### WHAT IS NEEDED
What lines in the data below mention the string "delle"? Copy them out.

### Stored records
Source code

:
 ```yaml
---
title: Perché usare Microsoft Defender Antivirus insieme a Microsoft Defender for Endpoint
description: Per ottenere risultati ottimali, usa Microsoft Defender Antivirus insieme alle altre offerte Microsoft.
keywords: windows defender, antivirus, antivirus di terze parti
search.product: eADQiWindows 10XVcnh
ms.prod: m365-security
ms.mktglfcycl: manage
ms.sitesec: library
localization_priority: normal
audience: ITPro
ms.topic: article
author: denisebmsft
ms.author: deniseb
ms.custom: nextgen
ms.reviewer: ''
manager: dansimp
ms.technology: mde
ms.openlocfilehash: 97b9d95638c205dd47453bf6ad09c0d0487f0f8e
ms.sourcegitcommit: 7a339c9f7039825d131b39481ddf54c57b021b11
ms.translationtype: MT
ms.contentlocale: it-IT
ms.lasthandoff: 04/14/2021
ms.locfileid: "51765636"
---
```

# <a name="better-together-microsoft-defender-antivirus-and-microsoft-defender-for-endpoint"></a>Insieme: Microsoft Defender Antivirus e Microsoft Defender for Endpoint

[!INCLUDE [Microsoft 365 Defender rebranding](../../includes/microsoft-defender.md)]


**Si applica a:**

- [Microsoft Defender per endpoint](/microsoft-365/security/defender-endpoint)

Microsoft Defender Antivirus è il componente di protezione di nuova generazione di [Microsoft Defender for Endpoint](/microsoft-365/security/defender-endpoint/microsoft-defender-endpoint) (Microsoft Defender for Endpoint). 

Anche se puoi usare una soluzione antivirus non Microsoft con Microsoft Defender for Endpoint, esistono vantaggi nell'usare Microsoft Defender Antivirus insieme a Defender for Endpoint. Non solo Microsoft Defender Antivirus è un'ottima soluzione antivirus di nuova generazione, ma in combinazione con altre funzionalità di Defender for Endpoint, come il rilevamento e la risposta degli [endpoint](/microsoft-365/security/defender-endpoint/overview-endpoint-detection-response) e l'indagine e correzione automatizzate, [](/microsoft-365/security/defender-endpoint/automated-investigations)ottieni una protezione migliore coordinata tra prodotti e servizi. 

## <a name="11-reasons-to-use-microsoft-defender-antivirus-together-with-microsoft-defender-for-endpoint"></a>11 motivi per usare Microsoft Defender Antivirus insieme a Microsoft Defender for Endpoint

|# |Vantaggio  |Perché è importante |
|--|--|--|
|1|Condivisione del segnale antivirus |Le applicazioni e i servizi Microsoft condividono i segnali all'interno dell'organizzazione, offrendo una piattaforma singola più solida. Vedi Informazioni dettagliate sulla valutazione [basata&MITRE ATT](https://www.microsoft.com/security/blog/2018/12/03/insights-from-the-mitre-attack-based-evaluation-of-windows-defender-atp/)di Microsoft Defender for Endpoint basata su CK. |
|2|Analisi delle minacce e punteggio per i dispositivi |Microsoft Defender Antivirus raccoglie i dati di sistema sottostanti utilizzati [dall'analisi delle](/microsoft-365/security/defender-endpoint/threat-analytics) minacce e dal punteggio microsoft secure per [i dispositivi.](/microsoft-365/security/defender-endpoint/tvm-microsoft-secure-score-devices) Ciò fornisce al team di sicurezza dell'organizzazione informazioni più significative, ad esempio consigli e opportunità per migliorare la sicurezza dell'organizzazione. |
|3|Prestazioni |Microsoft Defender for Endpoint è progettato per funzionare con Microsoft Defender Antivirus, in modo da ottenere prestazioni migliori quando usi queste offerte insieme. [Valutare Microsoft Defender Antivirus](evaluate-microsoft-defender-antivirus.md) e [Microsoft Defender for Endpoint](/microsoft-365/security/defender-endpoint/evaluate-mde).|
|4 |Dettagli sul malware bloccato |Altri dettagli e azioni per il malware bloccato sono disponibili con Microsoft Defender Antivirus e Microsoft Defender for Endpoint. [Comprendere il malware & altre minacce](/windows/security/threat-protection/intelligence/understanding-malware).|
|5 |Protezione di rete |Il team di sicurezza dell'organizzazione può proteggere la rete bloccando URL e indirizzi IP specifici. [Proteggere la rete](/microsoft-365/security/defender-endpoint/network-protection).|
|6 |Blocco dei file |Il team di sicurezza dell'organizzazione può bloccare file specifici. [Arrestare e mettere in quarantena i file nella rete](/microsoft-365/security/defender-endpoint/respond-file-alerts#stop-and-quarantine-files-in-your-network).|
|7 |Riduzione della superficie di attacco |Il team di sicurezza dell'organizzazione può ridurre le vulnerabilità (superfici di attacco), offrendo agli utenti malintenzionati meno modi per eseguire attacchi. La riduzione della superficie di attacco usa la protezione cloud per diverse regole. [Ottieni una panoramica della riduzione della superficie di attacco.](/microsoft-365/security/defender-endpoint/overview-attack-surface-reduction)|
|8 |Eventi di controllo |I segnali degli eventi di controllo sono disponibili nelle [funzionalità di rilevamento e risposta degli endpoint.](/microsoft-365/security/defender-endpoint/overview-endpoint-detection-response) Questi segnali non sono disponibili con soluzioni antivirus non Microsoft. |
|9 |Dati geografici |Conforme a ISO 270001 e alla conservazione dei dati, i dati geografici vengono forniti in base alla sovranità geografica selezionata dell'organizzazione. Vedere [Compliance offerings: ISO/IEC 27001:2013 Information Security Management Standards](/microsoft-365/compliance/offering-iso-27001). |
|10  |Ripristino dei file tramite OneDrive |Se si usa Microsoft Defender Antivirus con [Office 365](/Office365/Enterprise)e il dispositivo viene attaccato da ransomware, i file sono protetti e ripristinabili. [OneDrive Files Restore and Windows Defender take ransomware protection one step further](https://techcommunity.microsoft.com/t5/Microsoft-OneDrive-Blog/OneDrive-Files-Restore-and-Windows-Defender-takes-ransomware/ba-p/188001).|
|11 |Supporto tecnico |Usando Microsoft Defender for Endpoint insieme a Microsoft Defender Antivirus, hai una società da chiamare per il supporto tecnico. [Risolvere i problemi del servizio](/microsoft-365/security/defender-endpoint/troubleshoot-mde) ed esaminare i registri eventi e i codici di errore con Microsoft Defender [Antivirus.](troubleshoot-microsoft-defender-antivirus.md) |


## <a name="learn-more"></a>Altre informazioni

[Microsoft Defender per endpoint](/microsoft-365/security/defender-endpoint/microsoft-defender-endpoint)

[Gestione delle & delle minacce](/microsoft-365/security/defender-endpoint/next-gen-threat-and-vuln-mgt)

### FINAL ANSWER
|2|Analisi delle minacce e punteggio per i dispositivi |Microsoft Defender Antivirus raccoglie i dati di sistema sottostanti utilizzati [dall'analisi delle](/microsoft-365/security/defender-endpoint/threat-analytics) minacce e dal punteggio microsoft secure per [i dispositivi.](/microsoft-365/security/defender-endpoint/tvm-microsoft-secure-score-devices) Ciò fornisce al team di sicurezza dell'organizzazione informazioni più significative, ad esempio consigli e opportunità per migliorare la sicurezza dell'organizzazione. |
[Gestione delle & delle minacce](/microsoft-365/security/defender-endpoint/next-gen-threat-and-vuln-mgt)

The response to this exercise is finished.